▶ _Extrait_
*-*-*
Goatse Security, un collectif de hackers issu d’une communauté réputée pour ses canulars en ligne, est créé en 2009 avec un objectif précis : débusquer les failles de sécurité des géants de la tech.

En 2010, Goatse Security fait ses premières armes en ciblant Mozilla. Le collectif découvre une vulnérabilité majeure dans le navigateur Firefox, qu’il exploite pour inonder des serveurs IRC de messages indésirables. Conséquence : des utilisateurs se retrouvent paralysés, incapables de communiquer sur des plateformes submergées de notifications parasites.

Après avoir exposé les failles de Firefox, Goatse Security se tourne rapidement vers Safari, le navigateur d’Apple. Le groupe met au jour une faille majeure qui permet de contourner le blocage de ports spécifiques en manipulant leurs numéros. Apple corrige le problème sur les ordinateurs, mais pas sur les iPad.

Pour le collectif, cette réponse est loin d’être à la hauteur. La faille identifiée rend en effet possible le détournement des iPad à des fins malveillantes, par exemple, l’envoi de spams, la diffusion de logiciels malveillants, ou même des cyberattaques.

Face à ce qui paraît être de la négligence de la part d’Apple, Goatse Security choisit de révéler leur découverte au grand jour, sur un forum accessible à tous.

Un choix radical, applaudi par certains, car il force Apple à réagir, mais décrié par d’autres, parce qu’il rompt avec les normes de discrétion habituelles.

Un collectif protecteur ou profiteur ?
*-*-*
▶ _Consignes de travail_
(a) Résumez en deux phrases l'extrait consacré à Goatse Security.
(b) Répondez aux questions suivantes à partir de l'extrait sur Goatse Security.
(i) En quelle année le collectif a-t-il été créé ?
(ii) Dans quel navigateur le collectif a-t-il découvert sa première vulnérabilité ?
(iii) Sur quels appareils Apple n'a-t-il pas corrigé la faille de Safari ?
(c) Rédigez la suite de l'extrait sur Goatse Security, à partir de sa dernière ligne.

▶ _Données fournies_
*-*-*
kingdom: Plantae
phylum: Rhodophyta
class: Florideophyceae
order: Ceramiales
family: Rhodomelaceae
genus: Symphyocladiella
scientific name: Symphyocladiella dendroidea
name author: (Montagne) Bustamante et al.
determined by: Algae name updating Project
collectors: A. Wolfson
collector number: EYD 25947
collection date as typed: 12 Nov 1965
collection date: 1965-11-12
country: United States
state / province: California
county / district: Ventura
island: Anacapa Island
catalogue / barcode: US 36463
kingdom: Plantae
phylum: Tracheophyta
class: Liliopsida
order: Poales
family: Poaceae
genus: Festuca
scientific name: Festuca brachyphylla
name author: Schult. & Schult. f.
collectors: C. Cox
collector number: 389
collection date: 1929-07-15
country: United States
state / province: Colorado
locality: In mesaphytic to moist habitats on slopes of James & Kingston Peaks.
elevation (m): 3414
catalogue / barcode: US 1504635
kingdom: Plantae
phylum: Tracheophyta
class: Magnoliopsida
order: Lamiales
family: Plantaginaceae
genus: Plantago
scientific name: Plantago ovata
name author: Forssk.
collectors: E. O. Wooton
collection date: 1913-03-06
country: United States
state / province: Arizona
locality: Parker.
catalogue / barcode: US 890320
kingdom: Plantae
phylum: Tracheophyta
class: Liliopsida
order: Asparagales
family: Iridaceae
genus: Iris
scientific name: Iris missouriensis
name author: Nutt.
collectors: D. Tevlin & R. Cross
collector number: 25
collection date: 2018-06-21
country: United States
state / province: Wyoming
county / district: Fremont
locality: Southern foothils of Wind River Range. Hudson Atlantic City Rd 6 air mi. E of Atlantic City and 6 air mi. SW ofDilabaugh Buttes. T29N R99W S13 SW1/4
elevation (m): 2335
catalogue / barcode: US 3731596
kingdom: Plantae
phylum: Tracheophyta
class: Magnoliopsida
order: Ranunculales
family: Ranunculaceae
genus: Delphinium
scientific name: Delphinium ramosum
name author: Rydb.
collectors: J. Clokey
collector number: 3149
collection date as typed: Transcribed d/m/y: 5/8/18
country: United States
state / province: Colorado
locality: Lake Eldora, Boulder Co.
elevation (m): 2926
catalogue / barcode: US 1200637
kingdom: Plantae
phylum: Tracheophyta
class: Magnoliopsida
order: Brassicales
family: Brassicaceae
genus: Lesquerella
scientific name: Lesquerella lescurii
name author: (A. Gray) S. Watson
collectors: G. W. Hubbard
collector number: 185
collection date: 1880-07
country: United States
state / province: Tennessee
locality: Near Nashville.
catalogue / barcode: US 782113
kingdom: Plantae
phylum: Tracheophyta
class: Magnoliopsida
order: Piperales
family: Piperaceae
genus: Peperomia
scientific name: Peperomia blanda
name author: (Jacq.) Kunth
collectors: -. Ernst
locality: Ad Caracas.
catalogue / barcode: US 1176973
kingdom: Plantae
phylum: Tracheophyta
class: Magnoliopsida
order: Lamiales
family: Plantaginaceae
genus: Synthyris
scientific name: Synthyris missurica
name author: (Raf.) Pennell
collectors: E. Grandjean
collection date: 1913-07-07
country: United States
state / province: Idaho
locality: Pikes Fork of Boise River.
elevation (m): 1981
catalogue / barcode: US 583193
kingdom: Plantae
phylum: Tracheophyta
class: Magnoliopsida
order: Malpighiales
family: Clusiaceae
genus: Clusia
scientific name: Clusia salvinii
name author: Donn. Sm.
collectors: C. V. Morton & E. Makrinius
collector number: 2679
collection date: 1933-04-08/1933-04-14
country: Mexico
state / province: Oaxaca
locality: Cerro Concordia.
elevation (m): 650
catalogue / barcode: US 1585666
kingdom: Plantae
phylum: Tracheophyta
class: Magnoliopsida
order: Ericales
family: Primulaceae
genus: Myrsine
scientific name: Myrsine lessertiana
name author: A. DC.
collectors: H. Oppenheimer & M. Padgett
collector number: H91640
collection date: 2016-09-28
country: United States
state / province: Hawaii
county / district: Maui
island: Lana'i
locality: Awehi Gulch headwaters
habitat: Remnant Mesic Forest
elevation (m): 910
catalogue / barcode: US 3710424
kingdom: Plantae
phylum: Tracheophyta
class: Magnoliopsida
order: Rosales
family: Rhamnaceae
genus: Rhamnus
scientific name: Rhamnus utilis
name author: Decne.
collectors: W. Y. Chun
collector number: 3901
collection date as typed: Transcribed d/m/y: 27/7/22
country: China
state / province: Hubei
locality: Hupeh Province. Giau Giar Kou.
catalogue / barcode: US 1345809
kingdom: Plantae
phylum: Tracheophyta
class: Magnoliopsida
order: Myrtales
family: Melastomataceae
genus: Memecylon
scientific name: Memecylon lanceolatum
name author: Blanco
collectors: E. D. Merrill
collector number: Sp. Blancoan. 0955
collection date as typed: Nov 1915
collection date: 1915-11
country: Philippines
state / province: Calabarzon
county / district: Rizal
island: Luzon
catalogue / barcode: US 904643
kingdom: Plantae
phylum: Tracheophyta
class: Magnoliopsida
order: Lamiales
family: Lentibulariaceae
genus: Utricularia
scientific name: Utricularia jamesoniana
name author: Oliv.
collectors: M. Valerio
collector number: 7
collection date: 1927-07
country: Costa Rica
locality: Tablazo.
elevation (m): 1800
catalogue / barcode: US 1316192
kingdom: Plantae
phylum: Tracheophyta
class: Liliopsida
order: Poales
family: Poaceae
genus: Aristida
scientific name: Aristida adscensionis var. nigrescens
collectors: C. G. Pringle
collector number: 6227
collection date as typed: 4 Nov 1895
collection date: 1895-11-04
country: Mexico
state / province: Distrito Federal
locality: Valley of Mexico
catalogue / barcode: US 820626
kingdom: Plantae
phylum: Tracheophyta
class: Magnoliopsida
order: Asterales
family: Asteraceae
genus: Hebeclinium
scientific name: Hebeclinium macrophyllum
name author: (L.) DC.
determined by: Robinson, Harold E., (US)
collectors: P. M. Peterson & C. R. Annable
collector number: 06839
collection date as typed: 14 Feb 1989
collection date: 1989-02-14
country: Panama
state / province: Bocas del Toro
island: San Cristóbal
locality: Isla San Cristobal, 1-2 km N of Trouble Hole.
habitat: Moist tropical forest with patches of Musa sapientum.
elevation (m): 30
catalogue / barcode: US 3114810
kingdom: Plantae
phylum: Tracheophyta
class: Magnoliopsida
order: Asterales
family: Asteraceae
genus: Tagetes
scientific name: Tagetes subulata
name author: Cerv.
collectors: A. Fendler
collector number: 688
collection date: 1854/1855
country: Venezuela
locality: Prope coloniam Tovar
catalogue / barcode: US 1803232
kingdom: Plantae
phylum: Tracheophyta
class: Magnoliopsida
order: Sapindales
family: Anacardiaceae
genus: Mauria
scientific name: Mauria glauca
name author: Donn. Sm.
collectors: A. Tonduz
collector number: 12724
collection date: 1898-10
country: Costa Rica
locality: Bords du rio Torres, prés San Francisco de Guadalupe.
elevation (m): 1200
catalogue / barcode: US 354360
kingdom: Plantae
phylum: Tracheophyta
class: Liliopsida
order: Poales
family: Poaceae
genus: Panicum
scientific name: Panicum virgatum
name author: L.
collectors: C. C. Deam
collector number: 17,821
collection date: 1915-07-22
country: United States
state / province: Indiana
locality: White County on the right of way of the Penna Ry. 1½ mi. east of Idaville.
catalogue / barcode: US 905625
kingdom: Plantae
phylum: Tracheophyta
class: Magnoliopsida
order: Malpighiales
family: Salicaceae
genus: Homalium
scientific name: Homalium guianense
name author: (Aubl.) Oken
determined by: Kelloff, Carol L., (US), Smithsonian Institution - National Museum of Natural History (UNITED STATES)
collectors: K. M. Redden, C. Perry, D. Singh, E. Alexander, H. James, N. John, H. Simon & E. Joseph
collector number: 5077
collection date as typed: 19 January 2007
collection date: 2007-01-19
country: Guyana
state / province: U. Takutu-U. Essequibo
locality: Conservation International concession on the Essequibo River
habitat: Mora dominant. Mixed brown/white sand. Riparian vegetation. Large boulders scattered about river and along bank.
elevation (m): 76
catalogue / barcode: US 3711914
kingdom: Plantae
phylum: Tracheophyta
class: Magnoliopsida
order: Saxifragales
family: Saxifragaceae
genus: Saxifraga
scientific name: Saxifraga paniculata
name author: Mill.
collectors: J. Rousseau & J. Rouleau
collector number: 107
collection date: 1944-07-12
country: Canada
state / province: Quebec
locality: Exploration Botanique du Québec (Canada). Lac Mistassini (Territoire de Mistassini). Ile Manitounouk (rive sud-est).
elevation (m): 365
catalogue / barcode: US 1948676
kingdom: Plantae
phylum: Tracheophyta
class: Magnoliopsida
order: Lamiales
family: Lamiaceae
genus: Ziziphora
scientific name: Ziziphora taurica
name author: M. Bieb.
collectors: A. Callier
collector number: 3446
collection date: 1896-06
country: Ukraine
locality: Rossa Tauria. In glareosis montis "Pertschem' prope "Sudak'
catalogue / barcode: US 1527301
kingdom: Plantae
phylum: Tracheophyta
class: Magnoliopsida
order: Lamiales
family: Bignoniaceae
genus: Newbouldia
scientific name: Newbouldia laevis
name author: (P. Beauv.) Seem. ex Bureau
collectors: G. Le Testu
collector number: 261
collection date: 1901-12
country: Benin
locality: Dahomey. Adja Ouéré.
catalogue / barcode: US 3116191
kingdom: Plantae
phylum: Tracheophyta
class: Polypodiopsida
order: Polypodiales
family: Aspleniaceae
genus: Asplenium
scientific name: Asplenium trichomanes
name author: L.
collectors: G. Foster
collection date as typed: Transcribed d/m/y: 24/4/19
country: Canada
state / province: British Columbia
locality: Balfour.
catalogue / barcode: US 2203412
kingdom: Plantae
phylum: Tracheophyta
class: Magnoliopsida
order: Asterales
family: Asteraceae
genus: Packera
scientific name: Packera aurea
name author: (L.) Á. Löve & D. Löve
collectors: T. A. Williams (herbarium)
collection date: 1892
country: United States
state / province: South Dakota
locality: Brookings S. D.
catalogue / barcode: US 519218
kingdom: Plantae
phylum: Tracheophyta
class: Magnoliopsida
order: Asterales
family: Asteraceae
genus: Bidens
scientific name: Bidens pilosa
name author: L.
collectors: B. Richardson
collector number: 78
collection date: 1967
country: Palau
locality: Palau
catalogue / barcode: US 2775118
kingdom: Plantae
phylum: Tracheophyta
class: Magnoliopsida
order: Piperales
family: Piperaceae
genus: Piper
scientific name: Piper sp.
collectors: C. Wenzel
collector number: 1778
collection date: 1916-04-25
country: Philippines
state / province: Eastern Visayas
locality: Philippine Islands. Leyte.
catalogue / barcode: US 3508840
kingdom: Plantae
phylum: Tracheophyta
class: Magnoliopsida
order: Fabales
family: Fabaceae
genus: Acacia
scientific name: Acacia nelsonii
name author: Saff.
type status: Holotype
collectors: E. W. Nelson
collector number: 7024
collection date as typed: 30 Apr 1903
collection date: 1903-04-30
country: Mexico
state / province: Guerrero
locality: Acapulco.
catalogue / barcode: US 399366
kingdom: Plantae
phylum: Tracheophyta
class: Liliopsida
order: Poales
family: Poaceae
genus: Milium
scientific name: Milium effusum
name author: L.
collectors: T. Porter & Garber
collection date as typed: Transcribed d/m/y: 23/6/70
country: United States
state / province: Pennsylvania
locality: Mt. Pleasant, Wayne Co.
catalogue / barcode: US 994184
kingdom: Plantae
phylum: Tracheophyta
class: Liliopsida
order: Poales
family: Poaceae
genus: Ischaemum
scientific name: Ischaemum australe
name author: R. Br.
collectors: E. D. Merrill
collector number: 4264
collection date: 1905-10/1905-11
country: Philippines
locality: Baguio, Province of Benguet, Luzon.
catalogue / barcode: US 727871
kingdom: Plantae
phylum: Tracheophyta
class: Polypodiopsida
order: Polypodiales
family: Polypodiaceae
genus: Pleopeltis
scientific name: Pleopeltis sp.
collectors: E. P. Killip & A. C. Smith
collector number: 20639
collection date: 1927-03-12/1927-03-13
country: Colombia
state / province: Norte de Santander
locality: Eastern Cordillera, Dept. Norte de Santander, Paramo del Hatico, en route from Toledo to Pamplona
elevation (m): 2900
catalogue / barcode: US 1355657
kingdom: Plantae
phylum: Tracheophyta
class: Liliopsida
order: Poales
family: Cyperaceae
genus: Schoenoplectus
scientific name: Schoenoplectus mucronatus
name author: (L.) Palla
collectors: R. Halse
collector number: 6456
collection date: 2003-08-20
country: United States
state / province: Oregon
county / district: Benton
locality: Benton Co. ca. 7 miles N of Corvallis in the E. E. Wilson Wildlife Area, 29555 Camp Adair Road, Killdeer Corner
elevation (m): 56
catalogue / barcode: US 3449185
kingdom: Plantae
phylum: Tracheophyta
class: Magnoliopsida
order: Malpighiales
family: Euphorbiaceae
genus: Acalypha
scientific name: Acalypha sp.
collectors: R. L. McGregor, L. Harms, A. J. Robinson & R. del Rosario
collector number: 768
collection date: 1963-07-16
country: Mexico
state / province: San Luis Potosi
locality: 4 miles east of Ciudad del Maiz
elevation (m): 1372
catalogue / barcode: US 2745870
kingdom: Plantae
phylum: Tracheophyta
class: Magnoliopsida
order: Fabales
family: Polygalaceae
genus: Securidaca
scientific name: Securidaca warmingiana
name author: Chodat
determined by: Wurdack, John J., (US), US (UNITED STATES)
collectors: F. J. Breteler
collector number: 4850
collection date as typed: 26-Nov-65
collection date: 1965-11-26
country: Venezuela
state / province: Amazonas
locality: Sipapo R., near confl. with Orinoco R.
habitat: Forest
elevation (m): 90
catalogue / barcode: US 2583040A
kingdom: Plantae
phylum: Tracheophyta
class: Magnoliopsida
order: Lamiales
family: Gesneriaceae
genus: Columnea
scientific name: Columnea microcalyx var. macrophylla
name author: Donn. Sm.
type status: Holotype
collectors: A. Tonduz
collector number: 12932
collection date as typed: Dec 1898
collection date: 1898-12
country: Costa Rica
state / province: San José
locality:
*-*-*
▶ _Réponses par tâche_
(a) Créé en 2009 pour débusquer les failles de sécurité des géants de la tech, le collectif Goatse Security a exploité en 2010 une vulnérabilité de Firefox, puis découvert dans Safari une faille qu'Apple n'a corrigée que sur les ordinateurs, pas sur les iPad. Jugeant cette réponse insuffisante, le groupe a rendu sa découverte publique sur un forum accessible à tous, un choix applaudi par certains et décrié par d'autres.

(b)
(i) En 2009.
(ii) Dans Firefox, le navigateur de Mozilla.
(iii) Sur les iPad.

(c)
Quelques mois après Mozilla et Apple, c’est au tour d’AT&T, alors fournisseur exclusif du réseau 3G pour l’iPad aux États-Unis, d’être dans le viseur de Goatse Security. Son attention se porte précisément sur un système reliant les identifiants des cartes SIM des iPads aux adresses e-mail des utilisateurs.

Grâce à un programme automatisé nommé iPad 3G Account Slurper, les membres du collectif testent des milliers de combinaisons aléatoires. Résultat : ils parviennent à extraire 114 000 adresses e-mail, dont celles de nombreuses personnalités publiques.

Au lieu d’alerter AT&T, Goatse Security décide une fois de plus de rompre avec les codes de la discrétion. Le collectif choisit de dévoiler l’affaire à Gawker, un média en ligne réputé pour son goût du sensationnalisme. L’information fait immédiatement les gros titres. Mais des zones d’ombre viennent entacher ce qui aurait pu être une nouvelle révélation éclatante.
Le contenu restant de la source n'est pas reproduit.